Les spécialistes du Go avaient à l’époque comparé les approches inattendues de l’IA à la découverte d’un nouveau continent.

On ignore encore si une IA créative permettra un jour aux scientifiques d’accéder à des zones inexplorées de la carte dont personne n’imagine encore l’existence. Spécialiste de l’évaluation de l’IA, Jack Clark, l’auteur de la newsletter influente «Import AI», voit en tout cas des parallèles entre le développement actuel de l’apprentissage par renforcement et celui, il y a quelques années, des grands modèles de langage tels que GPT. On peut constater un lien entre la taille et la prestation des modèles. Le développement s’accélérera encore dès que la performance des systèmes pourra être augmentée de manière décisive grâce à l’utilisation de ressources supplémentaires. La prochaine grande affaire pourrait donc être la combinaison entre l’apprentissage par renforcement et les modèles de langage: les scientifiques n’apprendront peut-être plus de nouvelles choses grâce aux méthodes d’IA, mais directement en dialoguant avec l’IA. Peut-être que l’ère de la recherche méthodique est loin d’être révolue, comme le pensait Chris Anderson, mais que les théories, modèles et explications mécanistes seront dès lors conçus par l’IA et non plus par les humains.

Plan décennal impossible

Cette vision peut sembler farfelue. Il est certes vrai que les grands modèles de langage ne calculent «que» la séquence de mots la plus plausible d’une saisie vocale. Mais depuis GPT-4 au moins, on ne peut plus se contenter de balayer les résultats d’un revers de la main et d’arguer que les modèles ne font que prétendre savoir quelque chose sans acquérir des connaissances applicables. A titre d’illustration, quand on invitait GPT-3, le modèle précédent, à une partie d’échecs, il jouait n’importe comment avec grande conviction. Mais avec le passage au modèle supérieur, un grand pas a été franchi: l’IA a aussi appris les règles du jeu et a atteint un niveau tout à fait respectable.

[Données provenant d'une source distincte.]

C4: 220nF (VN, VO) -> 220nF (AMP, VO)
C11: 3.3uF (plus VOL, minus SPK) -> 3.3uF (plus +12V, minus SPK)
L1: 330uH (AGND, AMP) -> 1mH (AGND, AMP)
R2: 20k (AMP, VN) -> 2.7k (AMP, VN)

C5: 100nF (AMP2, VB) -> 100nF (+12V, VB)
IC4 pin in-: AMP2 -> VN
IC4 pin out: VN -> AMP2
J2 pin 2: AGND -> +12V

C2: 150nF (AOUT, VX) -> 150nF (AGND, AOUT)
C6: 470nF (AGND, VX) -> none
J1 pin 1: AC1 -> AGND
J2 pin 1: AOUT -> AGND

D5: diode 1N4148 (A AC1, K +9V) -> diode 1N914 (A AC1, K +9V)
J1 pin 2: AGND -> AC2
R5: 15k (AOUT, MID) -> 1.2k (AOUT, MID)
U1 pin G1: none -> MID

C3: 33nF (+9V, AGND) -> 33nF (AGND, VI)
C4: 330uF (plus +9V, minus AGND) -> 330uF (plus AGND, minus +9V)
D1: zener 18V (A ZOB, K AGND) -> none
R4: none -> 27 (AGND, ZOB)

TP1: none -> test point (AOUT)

Rüdiger R. Urbanke conseille, de toute façon, de s’attendre à l’inattendu. Le vaste domaine de l’IA nous réserverait encore des surprises. «On ne peut pas faire un plan décennal, mais on doit rester proche des développements. Cela signifie qu’il faut faire de la recherche fondamentale.» Ce qui pose évidemment de nouveau la question des ressources pour des modèles devenant toujours plus puissants. Les infrastructures nationales pourront-elles même rivaliser avec les grandes entreprises? Pour Rüdiger R. Urbanke: «Ça ne doit pas être un CERN. L’union de quelques acteurs suffira.» Il n’est en tout cas pas inquiet à ce sujet: «En Suisse, nous sommes bien positionnés.»